**What you have to do**
Show each line of the data that contains the string "Профлист".
Materials provided below:
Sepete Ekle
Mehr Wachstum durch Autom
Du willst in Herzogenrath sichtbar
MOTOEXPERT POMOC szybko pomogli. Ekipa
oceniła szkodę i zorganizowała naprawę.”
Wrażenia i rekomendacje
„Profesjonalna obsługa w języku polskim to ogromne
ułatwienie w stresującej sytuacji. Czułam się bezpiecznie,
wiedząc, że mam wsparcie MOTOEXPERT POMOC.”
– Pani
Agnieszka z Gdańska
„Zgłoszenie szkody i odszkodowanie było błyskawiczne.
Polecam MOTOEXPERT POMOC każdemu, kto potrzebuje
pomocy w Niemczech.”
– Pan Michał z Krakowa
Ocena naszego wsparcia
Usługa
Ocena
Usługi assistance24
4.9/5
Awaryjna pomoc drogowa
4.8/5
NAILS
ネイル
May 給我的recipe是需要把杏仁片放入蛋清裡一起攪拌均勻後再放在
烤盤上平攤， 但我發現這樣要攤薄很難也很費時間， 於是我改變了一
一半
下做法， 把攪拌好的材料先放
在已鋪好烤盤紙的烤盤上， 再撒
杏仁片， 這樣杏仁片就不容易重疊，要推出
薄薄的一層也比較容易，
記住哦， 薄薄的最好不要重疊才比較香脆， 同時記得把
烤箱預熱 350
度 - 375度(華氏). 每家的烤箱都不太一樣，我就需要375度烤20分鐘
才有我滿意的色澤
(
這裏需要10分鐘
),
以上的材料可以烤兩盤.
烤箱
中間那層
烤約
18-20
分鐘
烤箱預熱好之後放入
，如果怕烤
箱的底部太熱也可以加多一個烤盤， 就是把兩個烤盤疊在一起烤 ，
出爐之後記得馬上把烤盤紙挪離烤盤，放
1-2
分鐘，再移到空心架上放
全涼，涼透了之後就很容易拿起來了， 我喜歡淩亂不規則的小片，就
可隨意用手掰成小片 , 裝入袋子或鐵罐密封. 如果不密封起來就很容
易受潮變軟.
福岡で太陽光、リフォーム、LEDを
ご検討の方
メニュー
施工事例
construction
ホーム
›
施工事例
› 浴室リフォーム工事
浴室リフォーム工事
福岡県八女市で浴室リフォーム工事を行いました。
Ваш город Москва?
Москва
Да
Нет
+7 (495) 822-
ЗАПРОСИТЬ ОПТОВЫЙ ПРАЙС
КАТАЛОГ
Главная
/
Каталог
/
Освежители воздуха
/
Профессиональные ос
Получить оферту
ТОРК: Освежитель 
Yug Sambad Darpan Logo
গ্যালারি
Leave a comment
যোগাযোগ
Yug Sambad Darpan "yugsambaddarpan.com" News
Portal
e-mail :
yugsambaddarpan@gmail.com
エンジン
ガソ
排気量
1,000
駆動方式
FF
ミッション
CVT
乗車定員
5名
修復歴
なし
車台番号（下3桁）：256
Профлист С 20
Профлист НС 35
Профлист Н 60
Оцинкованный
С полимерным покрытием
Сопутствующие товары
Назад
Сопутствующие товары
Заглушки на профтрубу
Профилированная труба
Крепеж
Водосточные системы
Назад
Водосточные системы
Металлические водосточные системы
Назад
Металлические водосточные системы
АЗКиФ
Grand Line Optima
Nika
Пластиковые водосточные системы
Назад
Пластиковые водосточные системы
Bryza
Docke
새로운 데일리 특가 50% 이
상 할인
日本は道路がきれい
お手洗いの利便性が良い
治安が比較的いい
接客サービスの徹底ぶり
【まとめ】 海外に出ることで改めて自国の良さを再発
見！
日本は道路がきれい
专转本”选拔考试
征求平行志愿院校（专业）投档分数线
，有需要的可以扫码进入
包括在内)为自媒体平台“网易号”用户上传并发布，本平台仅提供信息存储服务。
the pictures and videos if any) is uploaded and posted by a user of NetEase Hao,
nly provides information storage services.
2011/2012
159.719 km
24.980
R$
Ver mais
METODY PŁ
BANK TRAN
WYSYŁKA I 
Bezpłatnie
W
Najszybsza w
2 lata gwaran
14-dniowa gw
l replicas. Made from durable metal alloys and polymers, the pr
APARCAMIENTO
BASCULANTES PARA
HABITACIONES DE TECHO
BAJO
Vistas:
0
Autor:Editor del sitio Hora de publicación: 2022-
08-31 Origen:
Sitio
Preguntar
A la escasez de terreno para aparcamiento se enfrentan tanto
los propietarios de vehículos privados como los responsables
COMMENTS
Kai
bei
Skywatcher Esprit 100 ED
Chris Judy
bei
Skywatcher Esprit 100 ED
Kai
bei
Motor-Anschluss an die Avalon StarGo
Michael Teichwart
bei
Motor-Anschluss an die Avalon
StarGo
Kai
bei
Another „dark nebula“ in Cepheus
End of Materials provided.
**Answer space**
Профлист С 20
Профлист НС 35
Профлист Н 60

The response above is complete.